● **Directions**
Scan the data for "context" and copy each matching line.

● **Dataset content**
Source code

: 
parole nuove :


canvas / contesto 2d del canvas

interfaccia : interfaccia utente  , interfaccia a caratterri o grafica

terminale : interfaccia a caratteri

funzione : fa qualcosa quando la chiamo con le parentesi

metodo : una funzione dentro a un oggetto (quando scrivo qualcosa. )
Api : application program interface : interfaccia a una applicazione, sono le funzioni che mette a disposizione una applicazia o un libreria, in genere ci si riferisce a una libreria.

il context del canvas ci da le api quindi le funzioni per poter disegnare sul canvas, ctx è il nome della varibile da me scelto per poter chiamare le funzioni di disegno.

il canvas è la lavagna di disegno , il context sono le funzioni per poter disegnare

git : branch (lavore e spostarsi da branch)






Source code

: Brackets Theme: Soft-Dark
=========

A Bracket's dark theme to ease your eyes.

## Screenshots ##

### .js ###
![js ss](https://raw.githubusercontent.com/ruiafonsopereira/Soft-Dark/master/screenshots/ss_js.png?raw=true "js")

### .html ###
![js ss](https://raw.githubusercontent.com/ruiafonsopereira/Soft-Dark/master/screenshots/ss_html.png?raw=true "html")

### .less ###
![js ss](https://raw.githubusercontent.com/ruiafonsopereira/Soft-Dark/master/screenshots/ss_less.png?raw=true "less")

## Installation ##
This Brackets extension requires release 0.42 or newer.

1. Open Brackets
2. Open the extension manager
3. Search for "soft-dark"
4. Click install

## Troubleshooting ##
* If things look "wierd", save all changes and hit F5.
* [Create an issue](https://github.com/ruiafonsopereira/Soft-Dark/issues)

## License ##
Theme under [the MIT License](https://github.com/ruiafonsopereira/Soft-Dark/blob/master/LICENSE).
...
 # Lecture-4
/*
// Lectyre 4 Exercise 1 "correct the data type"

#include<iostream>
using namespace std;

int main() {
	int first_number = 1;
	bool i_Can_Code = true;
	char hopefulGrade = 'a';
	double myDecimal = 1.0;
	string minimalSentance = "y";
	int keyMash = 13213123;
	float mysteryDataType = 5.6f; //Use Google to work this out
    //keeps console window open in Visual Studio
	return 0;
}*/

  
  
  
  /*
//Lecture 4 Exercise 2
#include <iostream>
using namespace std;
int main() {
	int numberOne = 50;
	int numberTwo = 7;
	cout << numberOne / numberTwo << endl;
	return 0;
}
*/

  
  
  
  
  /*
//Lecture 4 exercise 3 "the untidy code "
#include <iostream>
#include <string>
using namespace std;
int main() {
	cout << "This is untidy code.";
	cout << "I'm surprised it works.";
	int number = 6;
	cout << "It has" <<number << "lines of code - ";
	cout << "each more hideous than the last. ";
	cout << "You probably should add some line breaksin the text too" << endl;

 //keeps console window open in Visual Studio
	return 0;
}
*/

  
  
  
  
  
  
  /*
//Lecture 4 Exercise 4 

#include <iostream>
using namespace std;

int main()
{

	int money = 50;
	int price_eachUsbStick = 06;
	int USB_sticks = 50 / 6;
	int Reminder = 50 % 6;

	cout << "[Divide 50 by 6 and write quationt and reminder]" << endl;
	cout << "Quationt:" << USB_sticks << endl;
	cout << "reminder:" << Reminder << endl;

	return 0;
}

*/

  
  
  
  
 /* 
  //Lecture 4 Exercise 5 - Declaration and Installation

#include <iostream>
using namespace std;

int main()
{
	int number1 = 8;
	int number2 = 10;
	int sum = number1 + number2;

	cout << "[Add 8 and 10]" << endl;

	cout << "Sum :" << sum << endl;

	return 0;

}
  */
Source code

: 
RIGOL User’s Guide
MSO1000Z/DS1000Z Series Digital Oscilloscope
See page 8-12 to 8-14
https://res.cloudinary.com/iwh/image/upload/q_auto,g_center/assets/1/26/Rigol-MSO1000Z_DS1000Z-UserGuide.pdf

● **Result of the task**
il context del canvas ci da le api quindi le funzioni per poter disegnare sul canvas, ctx è il nome della varibile da me scelto per poter chiamare le funzioni di disegno.
il canvas è la lavagna di disegno , il context sono le funzioni per poter disegnare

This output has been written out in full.